What the task requires:
Of all the lines below, return only those starting with the line holding "62: (97, 223, 0.99)" and going on through the line holding "81: (122, 279, 0.96)", exactly as written.
Data to use below:
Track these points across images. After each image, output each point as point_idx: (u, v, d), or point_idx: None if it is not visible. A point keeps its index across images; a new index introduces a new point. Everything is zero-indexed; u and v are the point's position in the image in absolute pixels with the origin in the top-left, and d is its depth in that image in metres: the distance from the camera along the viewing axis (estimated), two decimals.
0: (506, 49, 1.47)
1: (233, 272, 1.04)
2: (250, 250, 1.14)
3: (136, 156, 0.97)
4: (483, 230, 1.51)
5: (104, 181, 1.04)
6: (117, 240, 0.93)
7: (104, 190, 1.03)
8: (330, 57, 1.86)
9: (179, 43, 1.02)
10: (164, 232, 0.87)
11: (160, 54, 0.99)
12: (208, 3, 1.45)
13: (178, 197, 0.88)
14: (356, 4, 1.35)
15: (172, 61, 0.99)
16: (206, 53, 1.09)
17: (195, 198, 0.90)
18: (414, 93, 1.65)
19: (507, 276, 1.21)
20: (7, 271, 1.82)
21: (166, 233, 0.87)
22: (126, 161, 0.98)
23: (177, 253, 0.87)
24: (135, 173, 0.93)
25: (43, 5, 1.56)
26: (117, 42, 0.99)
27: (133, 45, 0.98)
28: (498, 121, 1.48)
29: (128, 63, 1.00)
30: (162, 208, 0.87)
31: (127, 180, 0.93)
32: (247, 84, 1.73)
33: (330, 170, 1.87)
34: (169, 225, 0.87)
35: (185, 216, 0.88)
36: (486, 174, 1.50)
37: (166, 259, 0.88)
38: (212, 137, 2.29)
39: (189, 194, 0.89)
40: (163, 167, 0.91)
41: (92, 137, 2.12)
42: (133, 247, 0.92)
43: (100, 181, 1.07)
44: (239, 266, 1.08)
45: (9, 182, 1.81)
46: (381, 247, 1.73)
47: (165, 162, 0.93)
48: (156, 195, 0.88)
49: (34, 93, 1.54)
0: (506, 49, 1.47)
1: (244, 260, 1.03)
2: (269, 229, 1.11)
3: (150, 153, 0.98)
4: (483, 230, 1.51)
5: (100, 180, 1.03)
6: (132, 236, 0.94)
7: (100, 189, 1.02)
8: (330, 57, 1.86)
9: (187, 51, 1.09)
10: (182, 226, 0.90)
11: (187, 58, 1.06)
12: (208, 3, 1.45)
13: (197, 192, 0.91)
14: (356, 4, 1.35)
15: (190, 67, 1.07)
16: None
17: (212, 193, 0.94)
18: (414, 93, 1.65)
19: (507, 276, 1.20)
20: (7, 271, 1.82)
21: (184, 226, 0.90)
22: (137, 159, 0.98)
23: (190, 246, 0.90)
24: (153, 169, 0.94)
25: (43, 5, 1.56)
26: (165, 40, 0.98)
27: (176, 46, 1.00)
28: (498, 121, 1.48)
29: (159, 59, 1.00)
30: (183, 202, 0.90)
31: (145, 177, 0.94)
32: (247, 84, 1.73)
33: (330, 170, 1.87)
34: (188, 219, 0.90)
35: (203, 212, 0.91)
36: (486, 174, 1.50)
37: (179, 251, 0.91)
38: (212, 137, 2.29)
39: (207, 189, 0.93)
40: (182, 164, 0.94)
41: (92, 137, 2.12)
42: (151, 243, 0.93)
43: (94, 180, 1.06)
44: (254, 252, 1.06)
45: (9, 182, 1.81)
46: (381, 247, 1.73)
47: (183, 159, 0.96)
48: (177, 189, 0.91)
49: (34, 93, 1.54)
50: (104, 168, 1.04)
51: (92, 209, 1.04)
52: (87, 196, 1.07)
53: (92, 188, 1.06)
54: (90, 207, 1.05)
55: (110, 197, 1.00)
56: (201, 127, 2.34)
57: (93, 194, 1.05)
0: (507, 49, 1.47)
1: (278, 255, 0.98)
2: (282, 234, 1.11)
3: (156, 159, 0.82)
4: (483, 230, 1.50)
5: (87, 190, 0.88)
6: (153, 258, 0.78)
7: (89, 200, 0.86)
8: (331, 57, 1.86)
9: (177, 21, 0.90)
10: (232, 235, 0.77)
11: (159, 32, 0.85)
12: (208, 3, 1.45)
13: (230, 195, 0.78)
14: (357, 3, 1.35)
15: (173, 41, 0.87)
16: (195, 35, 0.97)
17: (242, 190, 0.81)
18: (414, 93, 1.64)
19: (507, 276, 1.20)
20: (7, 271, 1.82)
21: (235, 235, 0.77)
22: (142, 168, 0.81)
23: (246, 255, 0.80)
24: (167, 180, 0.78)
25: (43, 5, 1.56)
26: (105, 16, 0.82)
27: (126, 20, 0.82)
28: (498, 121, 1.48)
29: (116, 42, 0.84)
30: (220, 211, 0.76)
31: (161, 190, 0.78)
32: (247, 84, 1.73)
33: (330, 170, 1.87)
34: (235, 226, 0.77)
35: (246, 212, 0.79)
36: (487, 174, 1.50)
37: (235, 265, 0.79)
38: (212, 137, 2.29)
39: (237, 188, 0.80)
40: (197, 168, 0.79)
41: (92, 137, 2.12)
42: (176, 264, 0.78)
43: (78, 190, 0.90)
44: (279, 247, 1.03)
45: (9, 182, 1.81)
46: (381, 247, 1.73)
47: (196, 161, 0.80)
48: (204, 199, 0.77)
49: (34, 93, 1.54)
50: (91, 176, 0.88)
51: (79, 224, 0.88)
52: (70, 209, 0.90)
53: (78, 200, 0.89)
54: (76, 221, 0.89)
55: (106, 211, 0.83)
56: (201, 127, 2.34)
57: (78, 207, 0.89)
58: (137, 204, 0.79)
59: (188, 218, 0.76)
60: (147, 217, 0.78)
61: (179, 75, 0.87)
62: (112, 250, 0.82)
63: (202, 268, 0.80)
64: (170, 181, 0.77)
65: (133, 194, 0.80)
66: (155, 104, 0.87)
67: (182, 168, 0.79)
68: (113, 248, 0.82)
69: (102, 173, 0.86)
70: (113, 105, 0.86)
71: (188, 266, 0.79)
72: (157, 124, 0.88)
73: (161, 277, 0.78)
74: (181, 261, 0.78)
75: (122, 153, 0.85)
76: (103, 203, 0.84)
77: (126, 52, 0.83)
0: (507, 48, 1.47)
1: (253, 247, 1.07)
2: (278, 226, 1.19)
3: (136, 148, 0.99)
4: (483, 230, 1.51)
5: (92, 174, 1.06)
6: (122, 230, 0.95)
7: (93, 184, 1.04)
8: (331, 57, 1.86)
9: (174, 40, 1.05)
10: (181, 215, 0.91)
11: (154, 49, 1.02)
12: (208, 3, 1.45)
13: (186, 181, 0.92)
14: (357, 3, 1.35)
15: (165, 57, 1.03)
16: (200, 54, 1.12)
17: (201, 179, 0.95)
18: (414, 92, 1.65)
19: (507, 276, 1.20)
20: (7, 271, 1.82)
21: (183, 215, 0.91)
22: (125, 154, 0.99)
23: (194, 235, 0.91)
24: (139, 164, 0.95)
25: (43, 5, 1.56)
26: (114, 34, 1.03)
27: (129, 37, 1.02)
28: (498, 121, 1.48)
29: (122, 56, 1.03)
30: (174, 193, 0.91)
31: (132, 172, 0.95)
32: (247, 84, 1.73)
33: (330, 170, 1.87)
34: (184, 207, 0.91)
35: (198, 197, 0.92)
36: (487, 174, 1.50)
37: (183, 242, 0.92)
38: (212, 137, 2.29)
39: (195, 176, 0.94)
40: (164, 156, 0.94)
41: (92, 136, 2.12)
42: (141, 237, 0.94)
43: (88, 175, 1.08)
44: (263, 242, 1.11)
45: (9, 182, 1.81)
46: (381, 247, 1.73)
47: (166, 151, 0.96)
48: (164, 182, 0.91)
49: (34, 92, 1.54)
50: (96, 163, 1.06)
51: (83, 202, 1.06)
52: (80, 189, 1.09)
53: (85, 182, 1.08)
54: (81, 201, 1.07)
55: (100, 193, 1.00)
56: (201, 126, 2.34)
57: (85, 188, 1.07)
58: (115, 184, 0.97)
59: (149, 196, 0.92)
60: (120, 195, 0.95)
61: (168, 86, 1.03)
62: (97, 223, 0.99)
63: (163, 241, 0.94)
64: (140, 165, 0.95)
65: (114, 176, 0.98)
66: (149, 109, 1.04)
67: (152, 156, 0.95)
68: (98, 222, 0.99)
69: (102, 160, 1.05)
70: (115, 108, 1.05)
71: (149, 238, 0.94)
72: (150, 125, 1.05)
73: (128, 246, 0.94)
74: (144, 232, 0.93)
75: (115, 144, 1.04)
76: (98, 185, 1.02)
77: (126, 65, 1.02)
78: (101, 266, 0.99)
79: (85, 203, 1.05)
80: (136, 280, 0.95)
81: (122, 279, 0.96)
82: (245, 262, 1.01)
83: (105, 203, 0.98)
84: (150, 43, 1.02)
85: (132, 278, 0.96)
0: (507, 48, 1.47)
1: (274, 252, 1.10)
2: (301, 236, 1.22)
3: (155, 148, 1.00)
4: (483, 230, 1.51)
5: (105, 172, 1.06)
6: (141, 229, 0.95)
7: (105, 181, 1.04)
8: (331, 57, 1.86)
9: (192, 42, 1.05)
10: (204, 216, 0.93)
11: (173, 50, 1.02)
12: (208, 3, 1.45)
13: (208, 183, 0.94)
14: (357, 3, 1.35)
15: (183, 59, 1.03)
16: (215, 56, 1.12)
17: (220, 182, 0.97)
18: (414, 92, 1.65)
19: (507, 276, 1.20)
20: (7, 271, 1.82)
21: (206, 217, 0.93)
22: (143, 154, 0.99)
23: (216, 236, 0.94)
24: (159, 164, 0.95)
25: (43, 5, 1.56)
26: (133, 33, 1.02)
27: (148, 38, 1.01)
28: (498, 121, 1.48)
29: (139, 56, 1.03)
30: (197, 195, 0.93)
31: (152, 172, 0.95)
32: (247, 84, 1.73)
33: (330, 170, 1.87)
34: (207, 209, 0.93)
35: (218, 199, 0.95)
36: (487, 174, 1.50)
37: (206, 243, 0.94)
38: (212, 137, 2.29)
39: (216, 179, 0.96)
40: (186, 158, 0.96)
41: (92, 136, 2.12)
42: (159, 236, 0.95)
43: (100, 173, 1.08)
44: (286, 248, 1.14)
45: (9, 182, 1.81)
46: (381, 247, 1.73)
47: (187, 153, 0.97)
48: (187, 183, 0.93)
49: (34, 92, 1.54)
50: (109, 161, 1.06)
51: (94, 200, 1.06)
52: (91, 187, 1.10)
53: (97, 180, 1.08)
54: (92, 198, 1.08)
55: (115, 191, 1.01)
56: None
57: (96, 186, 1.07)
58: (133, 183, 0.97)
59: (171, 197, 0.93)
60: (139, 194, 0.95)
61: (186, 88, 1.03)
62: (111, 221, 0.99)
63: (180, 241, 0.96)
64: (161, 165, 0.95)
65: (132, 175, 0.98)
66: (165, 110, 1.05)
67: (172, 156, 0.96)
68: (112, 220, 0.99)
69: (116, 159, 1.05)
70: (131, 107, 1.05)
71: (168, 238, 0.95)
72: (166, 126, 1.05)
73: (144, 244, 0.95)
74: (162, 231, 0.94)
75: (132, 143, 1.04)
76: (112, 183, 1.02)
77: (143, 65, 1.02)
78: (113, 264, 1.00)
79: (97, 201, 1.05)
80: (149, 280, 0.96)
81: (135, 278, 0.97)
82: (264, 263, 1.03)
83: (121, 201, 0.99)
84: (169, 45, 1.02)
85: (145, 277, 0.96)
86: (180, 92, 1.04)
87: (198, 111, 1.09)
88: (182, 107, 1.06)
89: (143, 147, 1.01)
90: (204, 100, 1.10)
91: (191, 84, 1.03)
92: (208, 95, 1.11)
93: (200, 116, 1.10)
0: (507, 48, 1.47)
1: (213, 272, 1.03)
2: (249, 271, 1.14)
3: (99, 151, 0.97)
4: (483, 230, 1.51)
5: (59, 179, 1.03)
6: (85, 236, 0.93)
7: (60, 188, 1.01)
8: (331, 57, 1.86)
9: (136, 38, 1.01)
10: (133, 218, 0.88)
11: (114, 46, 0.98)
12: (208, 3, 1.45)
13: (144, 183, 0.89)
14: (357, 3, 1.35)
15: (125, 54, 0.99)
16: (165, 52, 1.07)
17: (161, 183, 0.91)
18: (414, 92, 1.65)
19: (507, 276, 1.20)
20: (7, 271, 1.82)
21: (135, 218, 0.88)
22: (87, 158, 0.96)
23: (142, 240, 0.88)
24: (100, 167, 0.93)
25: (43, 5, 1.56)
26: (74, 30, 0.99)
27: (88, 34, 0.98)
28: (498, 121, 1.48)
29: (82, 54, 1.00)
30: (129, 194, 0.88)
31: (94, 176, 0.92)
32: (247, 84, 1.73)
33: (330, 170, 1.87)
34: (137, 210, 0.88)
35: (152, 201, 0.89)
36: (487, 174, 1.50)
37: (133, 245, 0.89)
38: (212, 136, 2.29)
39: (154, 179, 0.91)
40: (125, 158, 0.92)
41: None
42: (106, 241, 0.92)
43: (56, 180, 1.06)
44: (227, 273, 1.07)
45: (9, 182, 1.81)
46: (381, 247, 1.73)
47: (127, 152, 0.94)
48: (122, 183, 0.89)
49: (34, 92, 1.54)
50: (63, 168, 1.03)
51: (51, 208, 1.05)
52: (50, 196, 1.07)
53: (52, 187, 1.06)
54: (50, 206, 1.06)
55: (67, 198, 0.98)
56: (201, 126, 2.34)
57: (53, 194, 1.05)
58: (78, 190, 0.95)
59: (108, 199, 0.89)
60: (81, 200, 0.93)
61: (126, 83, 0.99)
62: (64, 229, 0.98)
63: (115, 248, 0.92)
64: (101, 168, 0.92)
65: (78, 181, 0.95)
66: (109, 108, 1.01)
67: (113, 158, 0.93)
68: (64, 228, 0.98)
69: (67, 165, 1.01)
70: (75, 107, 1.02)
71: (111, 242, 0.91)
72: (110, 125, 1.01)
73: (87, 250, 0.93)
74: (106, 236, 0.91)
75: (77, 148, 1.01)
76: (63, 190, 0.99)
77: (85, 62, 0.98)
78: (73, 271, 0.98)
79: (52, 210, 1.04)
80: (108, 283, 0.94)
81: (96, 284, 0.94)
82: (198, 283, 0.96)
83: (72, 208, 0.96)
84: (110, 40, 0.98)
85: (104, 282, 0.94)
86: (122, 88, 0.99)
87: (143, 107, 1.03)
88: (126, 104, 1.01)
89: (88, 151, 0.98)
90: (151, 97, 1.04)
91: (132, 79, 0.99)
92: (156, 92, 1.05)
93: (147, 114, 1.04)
End of Data to use.
Response:
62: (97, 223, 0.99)
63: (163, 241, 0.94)
64: (140, 165, 0.95)
65: (114, 176, 0.98)
66: (149, 109, 1.04)
67: (152, 156, 0.95)
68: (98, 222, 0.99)
69: (102, 160, 1.05)
70: (115, 108, 1.05)
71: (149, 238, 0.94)
72: (150, 125, 1.05)
73: (128, 246, 0.94)
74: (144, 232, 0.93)
75: (115, 144, 1.04)
76: (98, 185, 1.02)
77: (126, 65, 1.02)
78: (101, 266, 0.99)
79: (85, 203, 1.05)
80: (136, 280, 0.95)
81: (122, 279, 0.96)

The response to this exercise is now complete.